Thank you very much and have a great day!
B-C and C-B are the same thing, just with reversed signs for the logFCs. They have exactly the same t-statistics, p-values and so on. There is no need to do both.
Hi Prof. Smyth, thanks so much for the explanation. It is clear now for the B-C and C-B. I however don't understand why the control group A is unnecessary. I understand that (B-A)-(C-A) would detail DE genes (after contrasting with group A) that is significant in B but not in C, whereas B-C would detail ANY genes that is differentially expressed in B but not in C. I am sorry for having too many questions, but I hope you can help to correct me.
Thanks again and have a great day!
No, you are over-interpretting the contrasts, adding on interpretations that they don't have. The B-C contrast simply finds genes that are differentially expressed between B and C, nothing more and nothing less. The null hypothesis for B-C is that muB - muC = 0 where muB and muC are the expected log-expressions for the two groups.

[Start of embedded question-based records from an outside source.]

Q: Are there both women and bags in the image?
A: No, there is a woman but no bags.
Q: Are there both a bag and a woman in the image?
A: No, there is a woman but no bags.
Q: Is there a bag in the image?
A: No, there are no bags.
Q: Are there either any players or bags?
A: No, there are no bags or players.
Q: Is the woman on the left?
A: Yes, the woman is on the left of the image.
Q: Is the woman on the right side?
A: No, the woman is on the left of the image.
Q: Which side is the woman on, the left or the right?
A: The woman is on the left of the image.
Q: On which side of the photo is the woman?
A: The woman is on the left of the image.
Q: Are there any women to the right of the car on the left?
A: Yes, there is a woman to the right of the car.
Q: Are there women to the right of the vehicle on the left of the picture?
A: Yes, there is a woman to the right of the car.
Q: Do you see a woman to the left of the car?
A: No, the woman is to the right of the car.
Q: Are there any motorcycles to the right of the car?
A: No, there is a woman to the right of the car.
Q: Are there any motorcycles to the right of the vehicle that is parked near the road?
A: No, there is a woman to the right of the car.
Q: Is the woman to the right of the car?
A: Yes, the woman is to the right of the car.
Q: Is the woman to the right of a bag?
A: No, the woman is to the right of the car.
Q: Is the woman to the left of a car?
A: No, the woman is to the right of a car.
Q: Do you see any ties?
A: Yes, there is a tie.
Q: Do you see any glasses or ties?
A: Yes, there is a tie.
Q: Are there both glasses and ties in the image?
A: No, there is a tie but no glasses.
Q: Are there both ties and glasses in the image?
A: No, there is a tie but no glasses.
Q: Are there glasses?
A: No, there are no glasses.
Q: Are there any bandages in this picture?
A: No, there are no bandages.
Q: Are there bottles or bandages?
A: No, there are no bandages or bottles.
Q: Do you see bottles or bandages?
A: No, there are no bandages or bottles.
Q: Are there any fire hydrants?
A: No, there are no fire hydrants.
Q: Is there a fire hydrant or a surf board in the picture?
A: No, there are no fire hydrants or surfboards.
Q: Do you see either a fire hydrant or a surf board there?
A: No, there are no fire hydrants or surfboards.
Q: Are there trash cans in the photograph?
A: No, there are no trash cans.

You can see that A cancels out just by elementary math: (B-A)-(C-A) = B - A - C + A = B - C + A - A = B - C.
Aha, it is crystal clear now. I just followed the section 3.3.1 in the edgeR manual without being aware that it's another situation there. Thanks so much for your time and the explanation! Have a great day! :)
Please don't add random comments on 11 month old posts. I've already noted in your other post that this isn't a Bioconductor question, and you should ask for help elsewhere.